Study text>
[Start of section]

Pantomime season – welcome it with pleasure. Tickets go like… I was going to ‘water’, but I think we’ve had more than enough of that; so, tickets go like… Christmas.  We were lucky to get ours.

Friends Mark and Sarah write and direct; they have been doing it years. Liverpool is their venue, either the Everyman, or the Playhouse. This is must be their best show yet.

Come off it, they’ve all been good.

We got there on a freezing day; sea air from the Mersey made it even colder. Hardy folk, Liverpool folk. But it’s a great place, Liverpool; always seems so welcoming somehow. It doesn’t have to do anything, you just feel accepted, welcomed, taken into its generous embrace.

The programme calls it a Rock ‘n’ Roll Panto, which I suppose it is. But it makes it sound dated, a 1950s Panto. At best 1970s, before Prog Rock, Punk Rock; after that there were just so many different music styles, and hardly any wanted to be called Rock.

There were 3 or 4 school parties the day we went. The place was full, all two top tiers, and stalls. All very well behaved. Most were Juniors, some solely girls schools. They added so much to the atmosphere, joined in with the songs, the dances, the general fun. And when the time came to ‘clean the place’ ready for the next scene, and out came the water guns, the kids were laughing with delight. Life affirming.

The sets, the costumes, though – glorious! All the crew provide the music, as well as act and sing: back of the set is a small band area where those not in a scene, play guitars, drums, organ and probably lots of different instruments, but I was too busy watching the show. Over two hours of solid fun, songs, dancing; of glorious costumes and set: such an inventive set too. There was a travelling scene: above the background set was an inset where we saw the road behind being travelled. There were swings, and flying characters (Wonder Woman – and if you have to ask what she’s doing in it, then you’re definitely not Panto); there were villains and good ‘ens. And there was Gangnam style.

One of the joys of Panto is spotting the topical allusions… allusions? No, downright huge nudges. This is so Crackerjack (Crackerjack!); that was a real Friday tea-time treat, with Lesley Crowther and Peter Glaser: the top pop songs of the day given different words for the show (how did they get the rights?), the slapstick, the creaky storyline= sheer good fun. And so is Panto at its best: sheer entertainment – good dancers, great singers, spectacular sets and costumes, great music… and all for… sheer silly fun. I suppose you could say Panto pops the pomposity of Drama, of the revered ‘Stage’, something Shakespeare took to heart with his comic characters and scenes. But it is not too proscriptive about it, and that’s a huge plus.

I must admit my favourite character was the Cad: Griffin Stevens. Boo, hiss. He was great dancer, lovely rhythm, great fluidity; and he was an even better at being the Cad. His female cad, the good-bad Betsy-Esmeralda was also a great performer in her own right. Great charisma, great presence, great voice.

[End of section]

Stored data>

[Start of section]

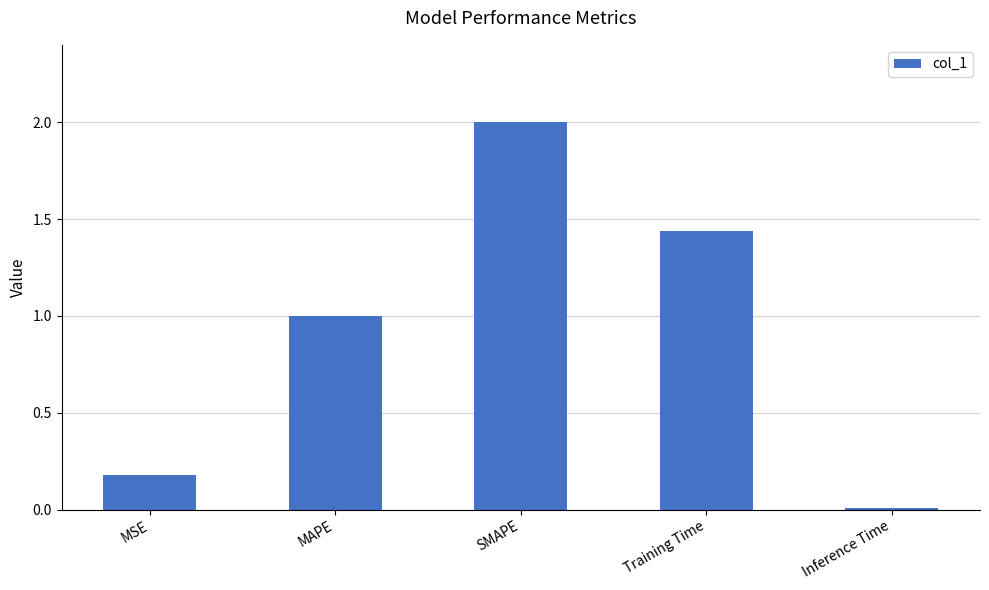

Between Training Time and MAPE, which is larger?

Training Time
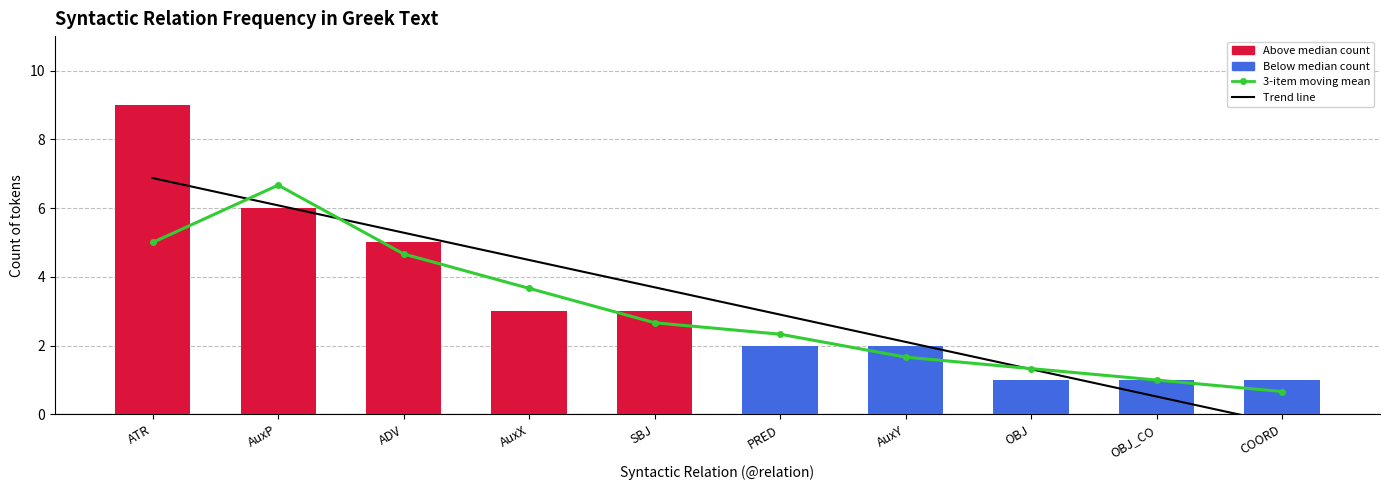

At ADV, list the series in order from largest to smallest.

Trend line, Relation count, 3-item moving mean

[End of section]

Actions to take>
**1)** Copy the part of the pantomime review that opens with the words containing "Pantomime season –" and closes with "best show yet.", switching "Christmas" to "New Year".
**2)** Carry on writing the pantomime review from its last sentence.

Answer section>
**1)**
Pantomime season – welcome it with pleasure. Tickets go like… I was going to ‘water’, but I think we’ve had more than enough of that; so, tickets go like… New Year.  We were lucky to get ours.

Friends Mark and Sarah write and direct; they have been doing it years. Liverpool is their venue, either the Everyman, or the Playhouse. This is must be their best show yet.

**2)**
A good, tight show; and continually surprising, colourful, musical (Metallica! at one point) – a great afternoon out!

I was watching this, and I thought/felt: What a great way to earn your living! It’s like having permission to dance, to sing, to act, to act the fool, for a few hours every day.

That you have to do, say, three shows a day for only 2/3 months at most:  would you prefer to be stuck in an office?

And, in between, the rehearsals, the fraught times before first night, the nerves: yes but the sheer enjoyment of putting out a show.

The jockeying for position as egos flare and bubble: yes, but there’s the show, and everyone doing their part.

The only thing I don’t get about Panto is – this dame business. I have never found men dressing up as caricatured women particularly interesting or entertaining. Oh, they say, you must never mock women as a dame. Well, what are you doing, then? It’s easy to make fun of dresses and gestures and attitudes, caricature women – after all, we all know they are lower status. And what is funnier than making fun of lower status. This is why male-impersonators never have that impact.

Women as lower status.

That’s not funny; it’s shocking.

A cad is a cad, and a good ‘en a good ‘en – we know they are stock characters, like dames I suppose; the storylines are all stock too. It’s what you do with them, or around them, add to them, makes all the difference.

Mark and Sarah have made a Great show. It was worth all the damned hard work, the set-backs, horrors: the audiences just loved it to bits. In the show we went to, the end dance-around was extended because the actors spotted Vera at the front, an older woman, but she was having a great time dancing. So they played another number just to have/give more fun.

To go to a Panto is really to be ‘all in this together’.